• [AIM OF THE TASK]:
Gather, from the listing beneath this task, every line holding the string "como".

(INPUT FOR THIS TASK)

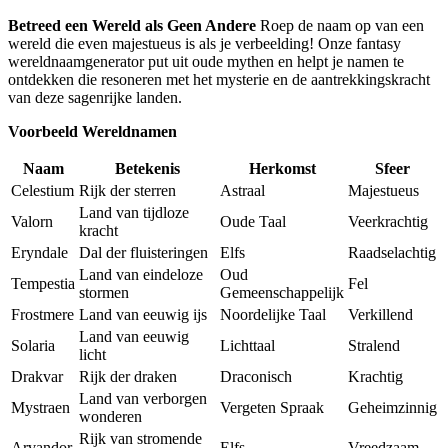
Betreed een Wereld als Geen Andere
Roep de naam op van een
wereld die even majestueus is als je verbeelding! Onze fantasy
wereldnaamgenerator put uit oude mythen en helpt je namen te
ontdekken die resoneren met het mysterie en de aantrekkingskracht
van deze sagenrijke landen.
Voorbeeld Wereldnamen
Naam
Betekenis
Herkomst
Sfeer
Celestium
Rijk der sterren
Astraal
Majestueus
Land van tijdloze
Valorn
Oude Taal
Veerkrachtig
kracht
Eryndale
Dal der fluisteringen
Elfs
Raadselachtig
Land van eindeloze
Oud
Tempestia
Fel
stormen
Gemeenschappelijk
Frostmere
Land van eeuwig ijs
Noordelijke Taal
Verkillend
Land van eeuwig
Solaria
Lichttaal
Stralend
licht
Drakvar
Rijk der draken
Draconisch
Krachtig
Land van verborgen
Mystraen
Vergeten Spraak
Geheimzinnig
wonderen
Rijk van stromende
Arvandor
Elfs
Vreedzaam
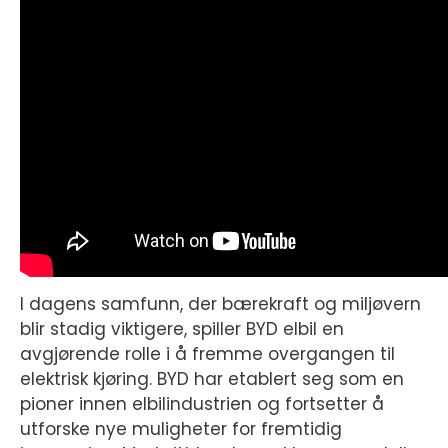
I dagens samfunn, der bærekraft og miljøvern
blir stadig viktigere, spiller BYD elbil en
avgjørende rolle i å fremme overgangen til
elektrisk kjøring. BYD har etablert seg som en
pioner innen elbilindustrien og fortsetter å
utforske nye muligheter for fremtidig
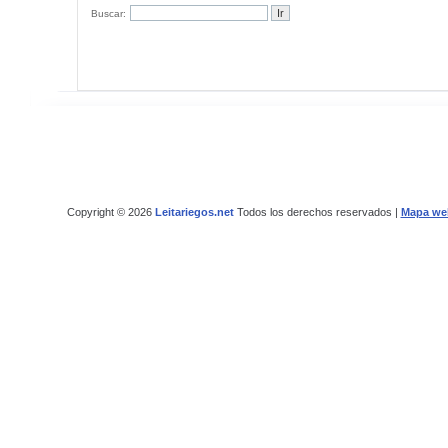
Buscar:
Copyright © 2026
Leitariegos.net
Todos los derechos reservados |
Mapa we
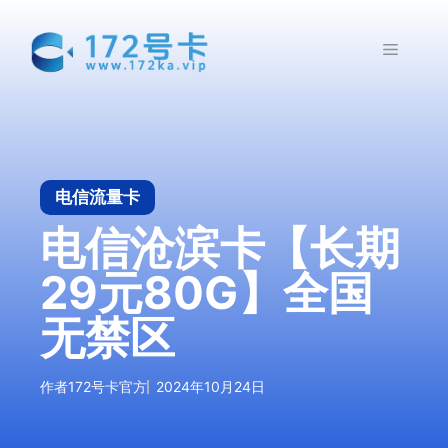
跳
至
菜
内
容
单
电信流量卡
电信沧滨卡【长期
29元80G】全国
无禁区
作者
172号卡官方
2024年10月24日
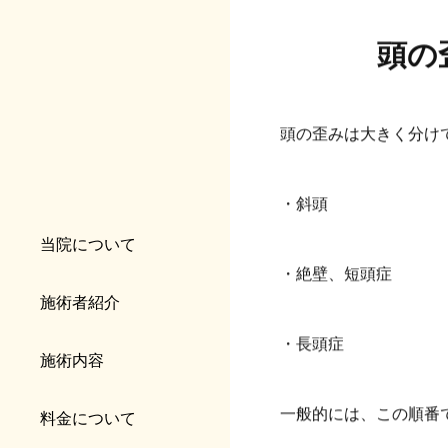
頭の
頭の歪みは大きく分け
・斜頭
当院について
・絶壁、短頭症
施術者紹介
・長頭症
施術内容
一般的には、この順番
料金について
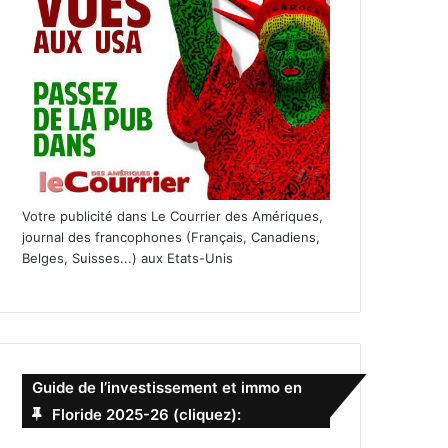
Votre publicité dans Le Courrier des Amériques,
journal des francophones (Français, Canadiens,
Belges, Suisses...) aux Etats-Unis
Guide de l’investissement et immo en
Floride 2025-26 (cliquez):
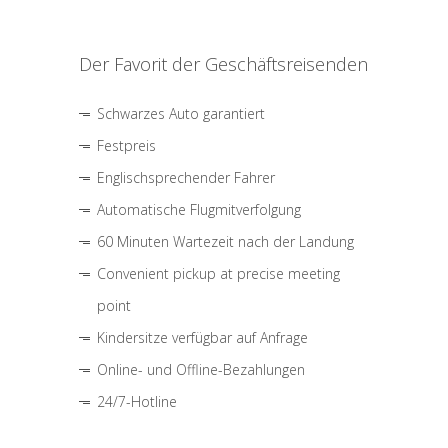
Der Favorit der Geschäftsreisenden
Schwarzes Auto garantiert
Festpreis
Englischsprechender Fahrer
Automatische Flugmitverfolgung
60 Minuten Wartezeit nach der Landung
Convenient pickup at precise meeting
point
Kindersitze verfügbar auf Anfrage
Online- und Offline-Bezahlungen
24/7-Hotline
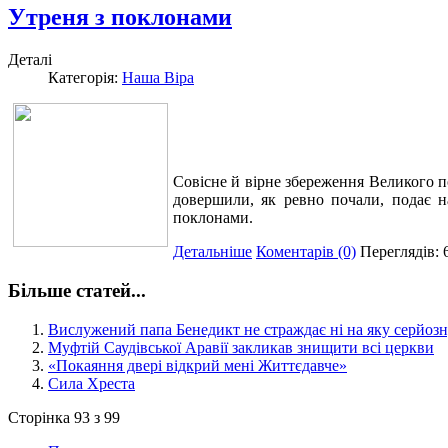
Утреня з поклонами
Деталі
Категорія:
Наша Віра
Совісне й вірне збереження Великого п
довершили, як ревно почали, подає н
поклонами.
Детальніше
Коментарів (0)
Переглядів: 
Більше статей...
Вислужений папа Бенедикт не страждає ні на яку серйоз
Муфтій Саудівської Аравії закликав знищити всі церкви
«Покаяння двері відкрий мені Життєдавче»
Сила Хреста
Сторінка 93 з 99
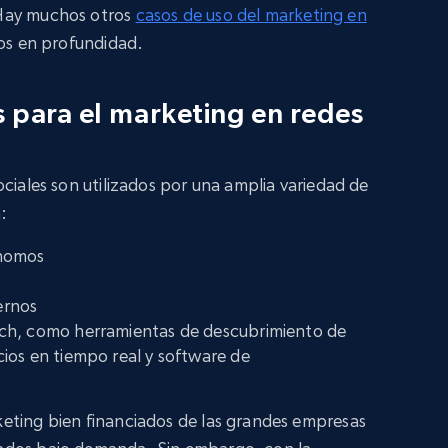
 Hay muchos otros
casos de uso del marketing en
mos en profundidad.
s para el marketing en redes
ciales son utilizados por una amplia variedad de
:
ónomos
ernos
ech, como herramientas de descubrimiento de
ios en tiempo real y software de
eting bien financiados de las grandes empresas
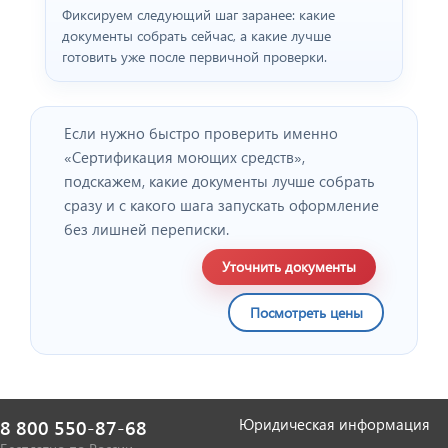
Фиксируем следующий шаг заранее: какие
документы собрать сейчас, а какие лучше
готовить уже после первичной проверки.
Если нужно быстро проверить именно
«Сертификация моющих средств»,
подскажем, какие документы лучше собрать
сразу и с какого шага запускать оформление
без лишней переписки.
Уточнить документы
Посмотреть цены
Юридическая информация
8 800 550-87-68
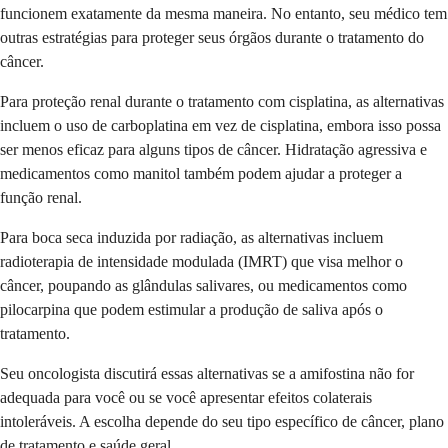
funcionem exatamente da mesma maneira. No entanto, seu médico tem
outras estratégias para proteger seus órgãos durante o tratamento do
câncer.
Para proteção renal durante o tratamento com cisplatina, as alternativas
incluem o uso de carboplatina em vez de cisplatina, embora isso possa
ser menos eficaz para alguns tipos de câncer. Hidratação agressiva e
medicamentos como manitol também podem ajudar a proteger a
função renal.
Para boca seca induzida por radiação, as alternativas incluem
radioterapia de intensidade modulada (IMRT) que visa melhor o
câncer, poupando as glândulas salivares, ou medicamentos como
pilocarpina que podem estimular a produção de saliva após o
tratamento.
Seu oncologista discutirá essas alternativas se a amifostina não for
adequada para você ou se você apresentar efeitos colaterais
intoleráveis. A escolha depende do seu tipo específico de câncer, plano
de tratamento e saúde geral.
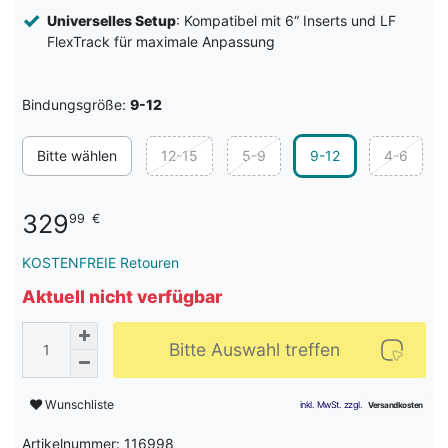
Universelles Setup
: Kompatibel mit 6“ Inserts und LF
FlexTrack für maximale Anpassung
Bindungsgröße:
9-12
Bitte wählen
12-15
5-9
9-12
4-6
329
99
€
KOSTENFREIE Retouren
Aktuell nicht verfügbar
Bitte Auswahl treffen
Wunschliste
Artikelnummer: 116998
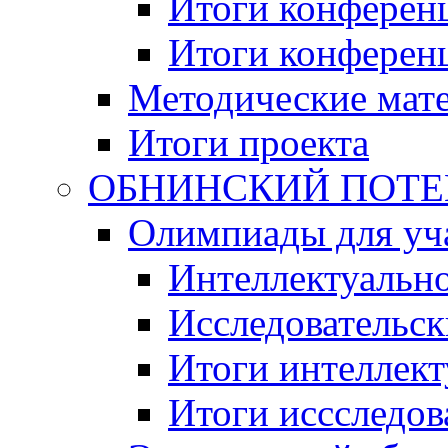
Итоги конференц
Итоги конференци
Методические мат
Итоги проекта
ОБНИНСКИЙ ПОТЕНЦ
Олимпиады для уча
Интеллектуальн
Исследовательс
Итоги интеллект
Итоги иссследов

(End INPUT FOR THIS TASK)

• [EXERCISE RESULT]:
ech, como herramientas de descubrimiento de
medicamentos como manitol também podem ajudar a proteger a
câncer, poupando as glândulas salivares, ou medicamentos como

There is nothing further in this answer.